● Problem description
Your answer must be the exact lines from the one holding "Create the conda" through the final line of the records below, both included, and nothing more.

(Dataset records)
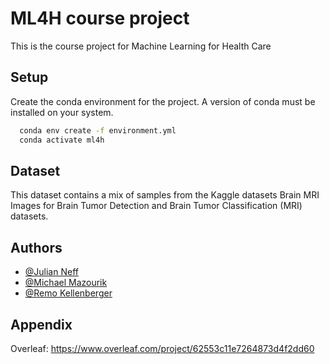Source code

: 
# ML4H course project

This is the course project for Machine Learning for Health Care

## Setup

Create the conda environment for the project. A version of conda must be installed on your system.

```bash
  conda env create -f environment.yml
  conda activate ml4h
```

## Dataset

This dataset contains a mix of samples from the Kaggle datasets Brain MRI Images for Brain Tumor Detection and Brain Tumor Classification (MRI) datasets.

## Authors

- [@Julian Neff](https://github.com/neffjulian)
- [@Michael Mazourik](https://github.com/MikeDoes)
- [@Remo Kellenberger](https://github.com/remo48)

## Appendix

Overleaf: https://www.overleaf.com/project/62553c11e7264873d4f2dd60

● Solution to this exercise
Create the conda environment for the project. A version of conda must be installed on your system.

```bash
  conda env create -f environment.yml
  conda activate ml4h
```

## Dataset

This dataset contains a mix of samples from the Kaggle datasets Brain MRI Images for Brain Tumor Detection and Brain Tumor Classification (MRI) datasets.

## Authors

- [@Julian Neff](https://github.com/neffjulian)
- [@Michael Mazourik](https://github.com/MikeDoes)
- [@Remo Kellenberger](https://github.com/remo48)

## Appendix

Overleaf: https://www.overleaf.com/project/62553c11e7264873d4f2dd60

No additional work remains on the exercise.